Em 14 de maio, a parlamentar havia sido condenada a 10 anos de prisão por ter contratado o hacker Walter Delgatti Neto e tê-lo coordenado em uma invasão ao sistema do CNJ (Conselho Nacional de Justiça), razão que levou a PGR (Procuradoria-Geral da República) a pedir que ela fosse detida por deserção. O ministro do STF acatou esse pedido.
Além de ordenar a prisão da deputada, Moraes determinou a inclusão de seu nome na difusão vermelha da Interpol e a aplicação de uma série de medidas cautelares:
- Entrega dos passaportes, incluindo o passaporte diplomático;
- Bloqueio dos vencimentos e quaisquer outras verbas destinadas à ela e seu gabinete na Câmara dos Deputados;
- Bloqueio de cartões de crédito, débito e pix. Instituições financeiras deverão informar o bloqueio em até 24 horas;
- Bloqueio de veículos automoroes e bens imóveis em nome da deputada;
- Bloqueio de embarcações e aeronaves registradas em nome de Zambelli;
- Determinação de bloqueio de todas as redes sociais no prazo de duas horas sob pena de multa diária de 100 mil para as empresas por dia;
- Multa diária de R$ 50 mil para Carla Zambelli em caso de postagens dela ou de terceiros.
O que pode acontecer com a deputada na Itália
Ao canal CNN Brasil, Zambelli afirmou que possui dupla cidadania italiana e, por isso, não poderia ser deportada para o Brasil independentemente das ordens judiciais. “Sou cidadã italiana e lá eu sou intocável, a não ser que a Justiça italiana me prenda. Estou pagando para ver um dia desses”, disse.

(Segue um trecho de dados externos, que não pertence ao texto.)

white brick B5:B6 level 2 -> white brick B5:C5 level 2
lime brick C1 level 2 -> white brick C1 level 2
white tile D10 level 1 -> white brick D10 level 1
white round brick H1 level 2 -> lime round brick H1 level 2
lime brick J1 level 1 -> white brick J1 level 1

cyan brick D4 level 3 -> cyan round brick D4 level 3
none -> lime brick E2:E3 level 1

À IstoÉ, o advogado penal Caio Favaretto afirmou haver precedentes de decisões da Justiça italiana de extraditar pessoas com dupla cidadania atendendo a solicitações do governo brasileiro.

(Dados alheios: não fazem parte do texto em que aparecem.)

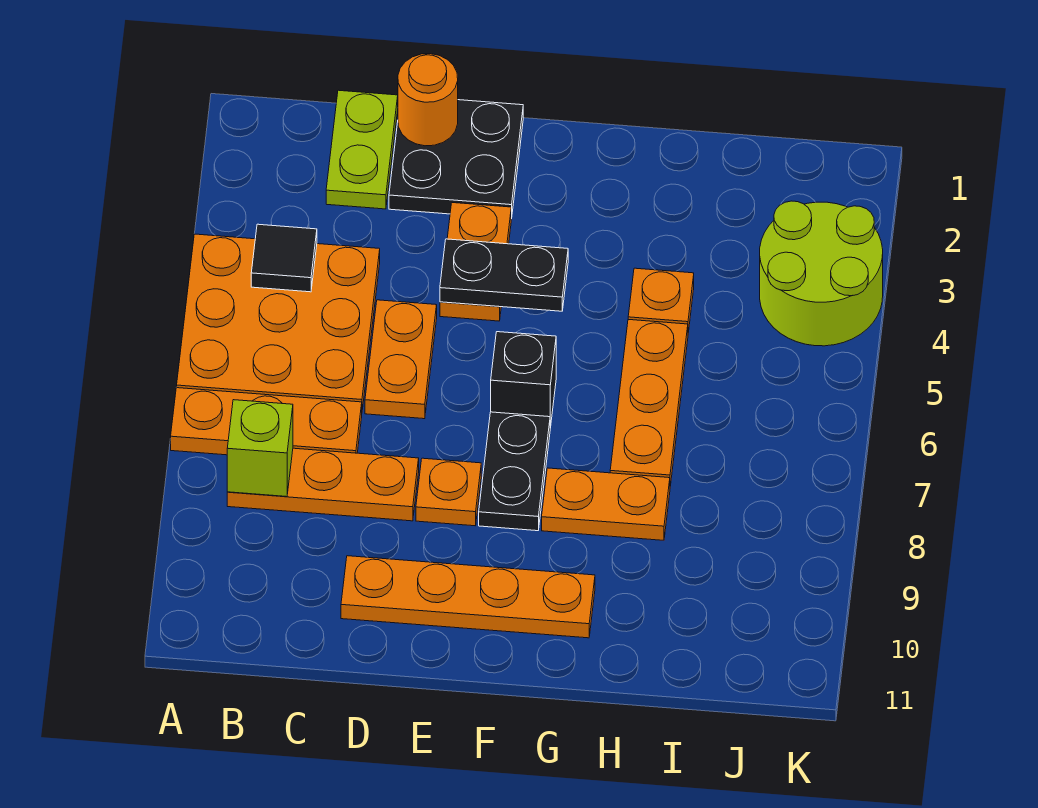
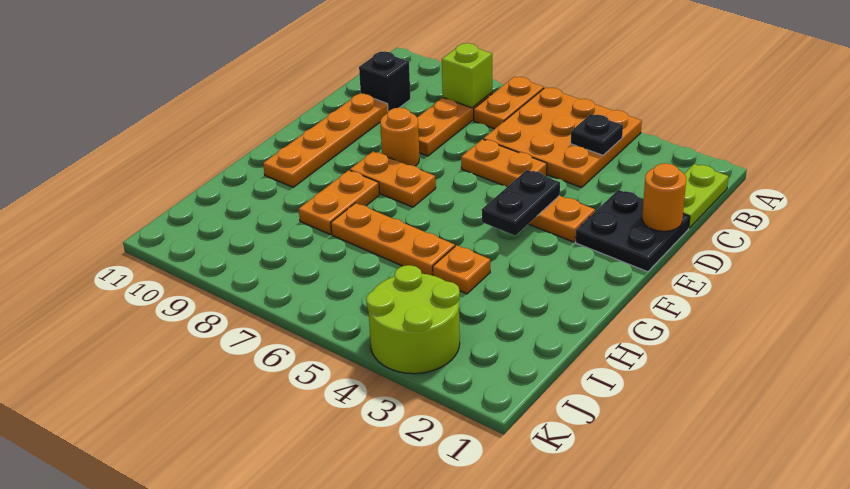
orange plate A7:C7 level 1 -> orange plate A7:B7 level 1
black tile B4 level 2 -> black plate B4 level 2
lime plate C1:C2 level 1 -> lime plate B1:C1 level 1
orange plate E8 level 1 -> orange round brick E8 level 1
black brick F6 level 1 -> black brick C10 level 1
black plate F7:F8 level 1 -> orange plate F7:F8 level 1

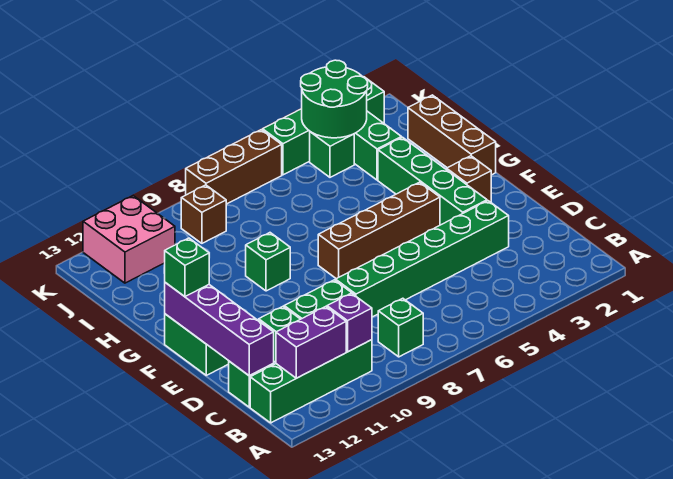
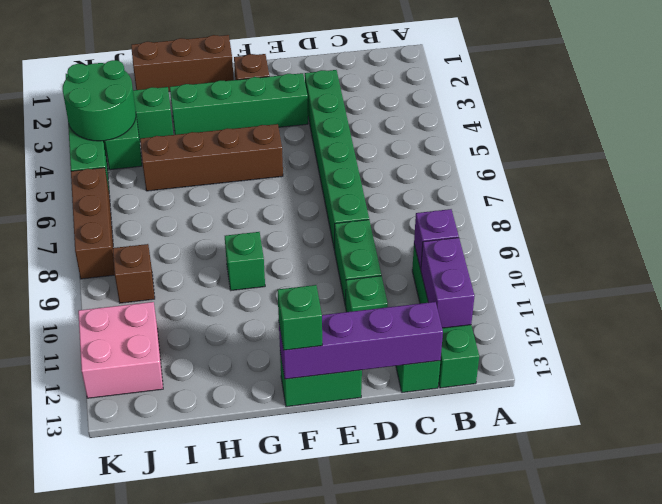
green brick B8 level 1 -> none
brown brick F4:F7 level 1 -> brown brick F5:I5 level 1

Um dos exemplos é o caso do ex-diretor de Marketing do Banco do Brasil Henrique Pizzolato, condenado no processo do Mensalão. Em 2013, ele fugiu para a Itália na tentativa de não ser preso. No ano seguinte, acabou sendo detido por agentes da Interpol em Maranello. O governo brasileiro entrou com pedido de extradição, realizada em 2015 após decisão do Conselho de Estado da Itália, última instância da justiça administrativa do país europeu.